The absence of Howell-Jolly bodies or siderocytes in the peripheral blood smear is suggestive of the presence of functional splenic tissues. The CT scan can demonstrate a mass with a tissue density similar to that of the normal spleen, while magnetic resonance imaging (MRI) can demonstrate an intermediate intensity on both T1- and T2-weighted images with restricted diffusion to water [3,25]. The presence of cystic lesions is attributed to central necrosis that is due to the inadequate blood supply [26]. The diagnosis can further be confirmed using a functional imaging study which is a sensitive and noninvasive method. Technetium-99m heat-denatured erythrocytes scintigraphy is considered to be the most specific nuclear study technique that allows for the differentiation of hepatic tissue from splenic tissue. Scintigraphy with Technetium-99m sulfur colloid and indium-111-labeled platelets are considered alternative diagnostic methods but also have lower sensitivity [27,28]. Ferumoxide-enhanced MRI has been reported to detect splenic tissue as it demonstrates a brief increase in T2-signal intensity proceeded by a characteristic decrease [3]. The diagnosis of splenosis may be confirmed via these imaging modalities, thus precluding the need for invasive diagnostic procedures. However, for our patient, such imaging studies were not performed due to the acute nature of the presentation. Additionally, the associated risk of sepsis in post-splenectomy patients was considered. If nuclear studies are unavailable, a pathologic analysis of the lesions would be required for an accurate diagnosis. It should be noted, however, that the results of fine-needle aspiration might be misleading for the diagnosis of lymphoma [29].

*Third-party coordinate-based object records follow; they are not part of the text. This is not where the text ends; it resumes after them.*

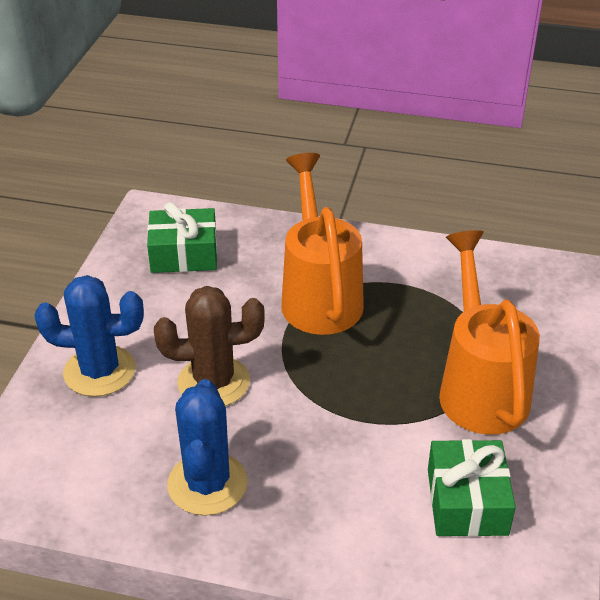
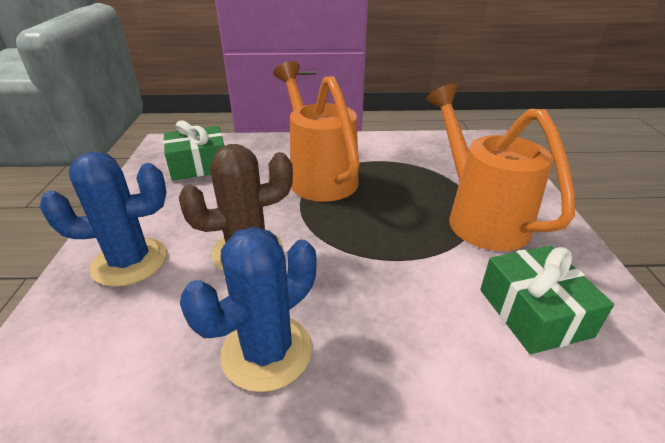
camera: 15 degrees left, 5 degrees down
blue cactus [167,379,248,516] -> blue cactus turned 60 degrees clockwise [180,227,317,392]

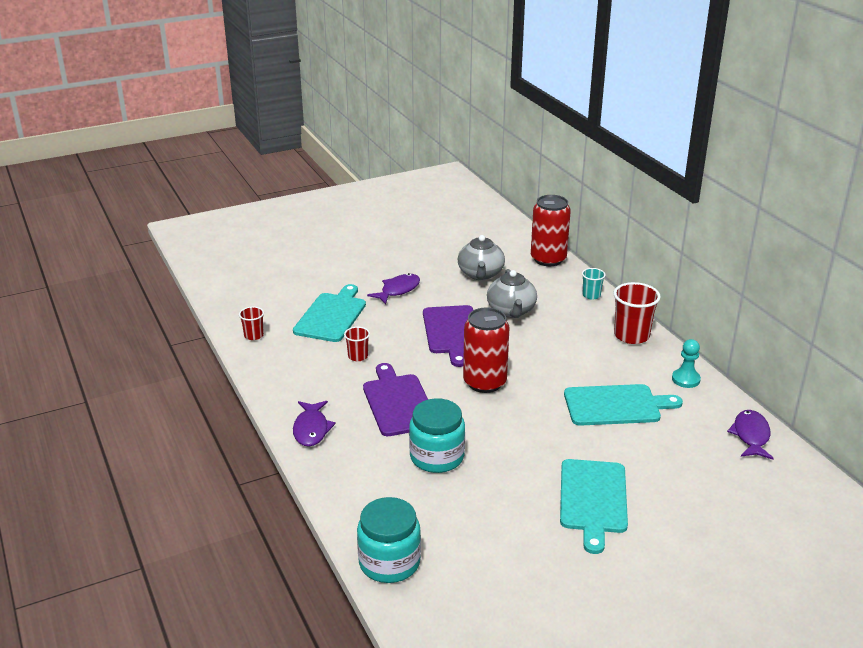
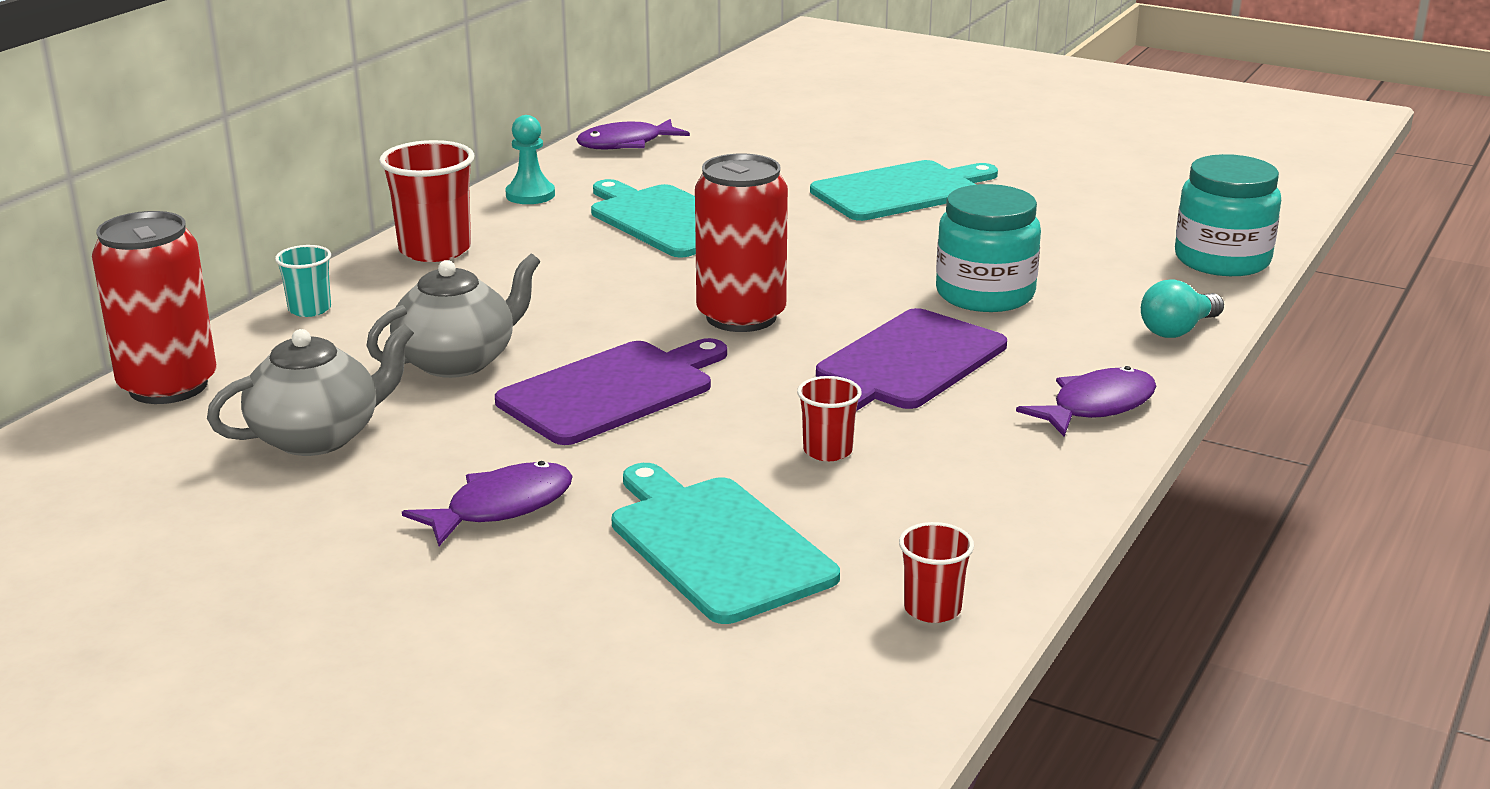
camera: 125 degrees left, 5 degrees down
turquoise cutting board [293,284,366,342] -> turquoise cutting board turned 75 degrees clockwise [612,463,840,624]
purple fish [367,273,420,305] -> purple fish turned 135 degrees clockwise [402,461,573,546]
none -> turquoise light bulb [1141,280,1224,338]

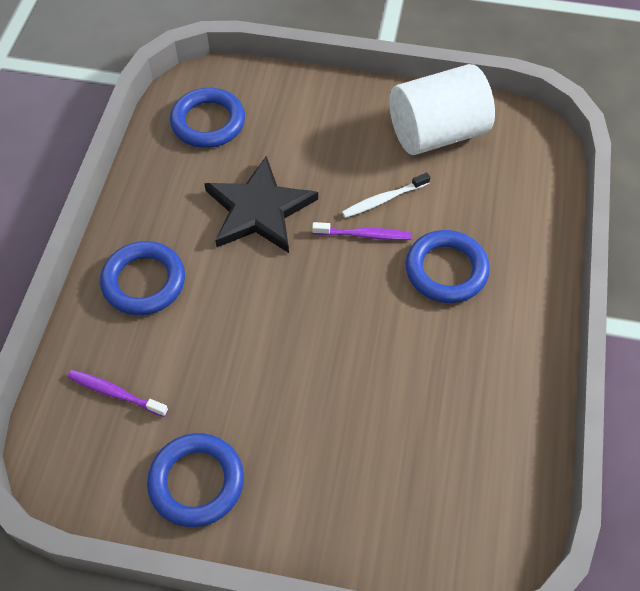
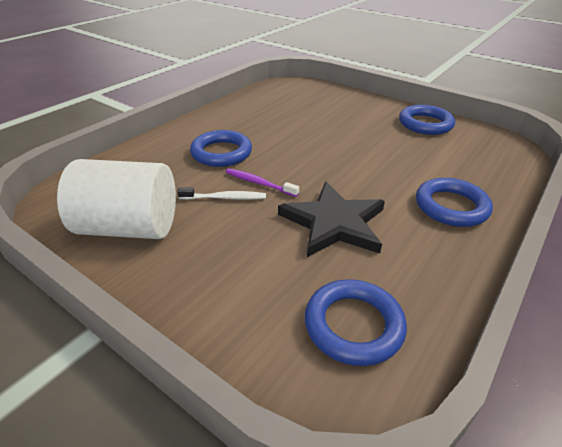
camera: 155 degrees left, 20 degrees down
purple toothbrush [68,370,168,417] -> none

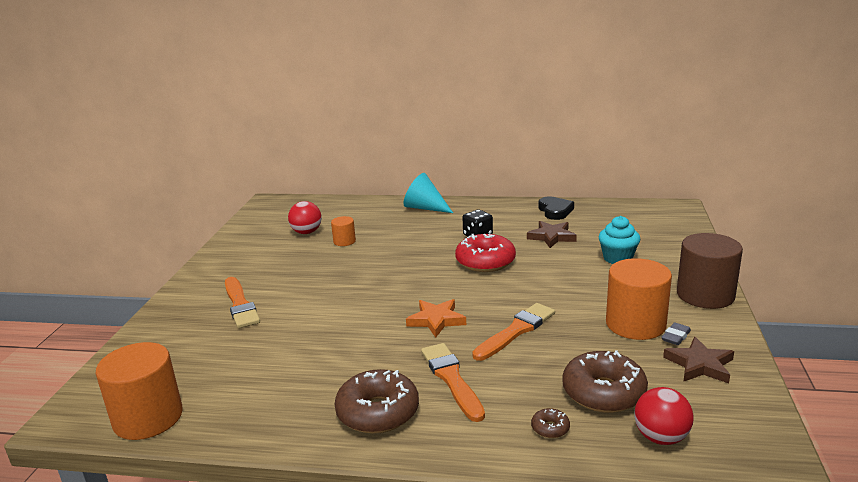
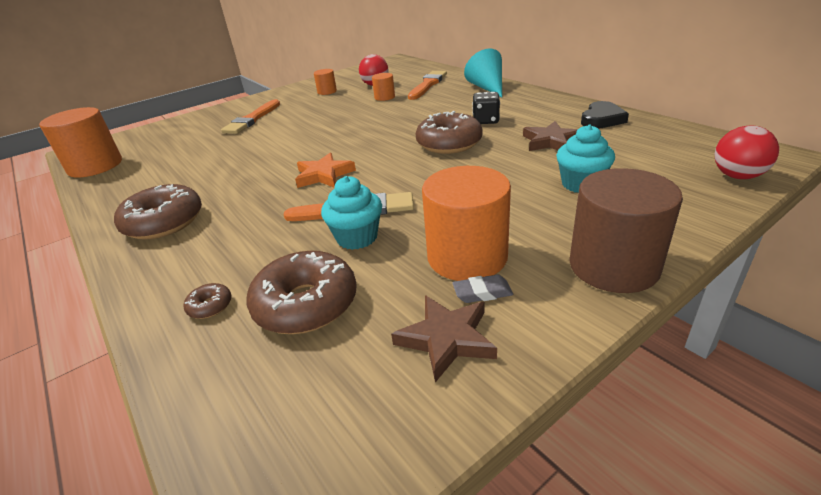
camera: 45 degrees right, 10 degrees up
orange brush [421,343,485,422] -> orange brush moved to [408,71,447,100]
red donut [455,234,516,272] -> brown donut [415,111,482,154]
red ball [634,387,693,445] -> red ball moved to [715,125,779,179]
none -> orange cylinder [314,69,337,95]
none -> turquoise cupcake [321,176,382,250]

As splenosis is a benign condition and it may have some immunologic protection against encapsulated bacteria [30], it does not require treatment in most cases. Surgical resection, either open or laparoscopic, should be performed only if required. In our case, only the nodule located in the mesoappendix was resected.
Conclusions
Abdominal splenosis is not an uncommon condition in patients with a history of splenic injury and splenectomy. However, the involvement of the mesoappendix, which may or may not contribute to acute inflammation of the appendix, is very rare. Splenosis should be considered in the proper clinical settings and it should not distract away from the underlying etiology of acute abdomen.